Norman Eisen, a former White House ethics lawyer under the Barack Obama administration, said Wednesday on CNN's "Anderson Cooper 360" that Ivanka Trump's official role at the White House as an assistant to her father President Donald Trump violates nepotism laws.

Former President George W. Bush's ethics lawyer Richard Painter reportedly also agreed with Eisen.

"My view — and it's a bipartisan view, professor [Richard] Painter, the Bush ethics czar, agrees with me — is that the nepotism statute does apply," Eisen said. "For decades, the Justice Department held [the position], 'Yes, the nepotism statute does apply to the White House office.' It's a murky area, reasonable minds can disagree. President Trump got an opinion from the Justice Department that the nepotism statute doesn't apply to his White House. We disagree with that opinion."

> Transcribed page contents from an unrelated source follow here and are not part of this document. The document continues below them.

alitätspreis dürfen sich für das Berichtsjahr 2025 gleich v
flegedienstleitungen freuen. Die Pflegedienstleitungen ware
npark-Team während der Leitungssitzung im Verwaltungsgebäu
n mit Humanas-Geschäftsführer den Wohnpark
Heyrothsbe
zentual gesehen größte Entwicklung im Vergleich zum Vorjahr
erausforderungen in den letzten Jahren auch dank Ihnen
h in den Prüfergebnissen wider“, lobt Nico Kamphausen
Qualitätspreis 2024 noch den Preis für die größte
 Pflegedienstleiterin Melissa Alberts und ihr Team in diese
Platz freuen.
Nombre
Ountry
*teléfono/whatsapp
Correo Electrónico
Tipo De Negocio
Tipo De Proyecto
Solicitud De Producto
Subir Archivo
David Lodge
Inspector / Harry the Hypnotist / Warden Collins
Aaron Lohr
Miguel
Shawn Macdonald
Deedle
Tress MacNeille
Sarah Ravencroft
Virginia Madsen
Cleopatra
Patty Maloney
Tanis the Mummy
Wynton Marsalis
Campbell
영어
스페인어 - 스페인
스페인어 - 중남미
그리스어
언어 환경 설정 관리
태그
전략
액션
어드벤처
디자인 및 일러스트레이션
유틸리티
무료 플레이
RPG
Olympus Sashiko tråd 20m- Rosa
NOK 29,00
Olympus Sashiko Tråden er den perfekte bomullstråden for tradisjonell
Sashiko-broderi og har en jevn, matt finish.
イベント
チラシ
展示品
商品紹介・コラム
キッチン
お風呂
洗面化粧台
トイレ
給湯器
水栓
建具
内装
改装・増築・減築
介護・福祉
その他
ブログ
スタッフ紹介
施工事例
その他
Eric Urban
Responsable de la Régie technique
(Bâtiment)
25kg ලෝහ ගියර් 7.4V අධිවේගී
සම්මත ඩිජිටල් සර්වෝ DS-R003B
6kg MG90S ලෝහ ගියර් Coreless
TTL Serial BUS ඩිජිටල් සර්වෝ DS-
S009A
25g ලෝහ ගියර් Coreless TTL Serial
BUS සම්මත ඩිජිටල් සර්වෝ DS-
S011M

An announcement was made early Wednesday that the first daughter will become a government employee at the White House and will serve as the president's assistant. Earlier this month, the first daughter was offered an office in the West Wing of the White House adjacent to one of Trump's most trusted senior advisers. However, ethics watchdogs were also critical of her unofficial role and said that it would allow her to avoid certain major disclosures and ethics rules that one has to follow while serving in the government.

"I have heard the concerns some have with my advising the President in my personal capacity while voluntarily complying with all ethics rules, and I will instead serve as an unpaid employee in the White House Office, subject to all of the same rules as other federal employees," Ivanka Trump said in response to the critics' concerns, CNN reported. "Throughout this process I have been working closely and in good faith with the White House counsel and my personal counsel to address the unprecedented nature of my role."

The nepotism law, passed in 1967, states that "no public official from the president down to a low-level manager at a federal agency may hire or promote a relative." However, the law had an exception, which said that any employee violating the law is "not entitled to pay" by the federal government. This exception appears to provide the opportunity to Ivanka Trump to be an unpaid employee while serving in the government.

When her husband Jared Kushner, joined in January as Trump's senior adviser, the Justice Department said that his appointment did not violate federal anti-nepotism laws.

"In choosing his personal staff, the President enjoys an unusual degree of freedom, which Congress found suitable to the demands of his office," wrote Daniel Koffsky, deputy assistant attorney general in the DOJ Office of Legal Counsel that deals with the interpretation of federal laws, CNN reported.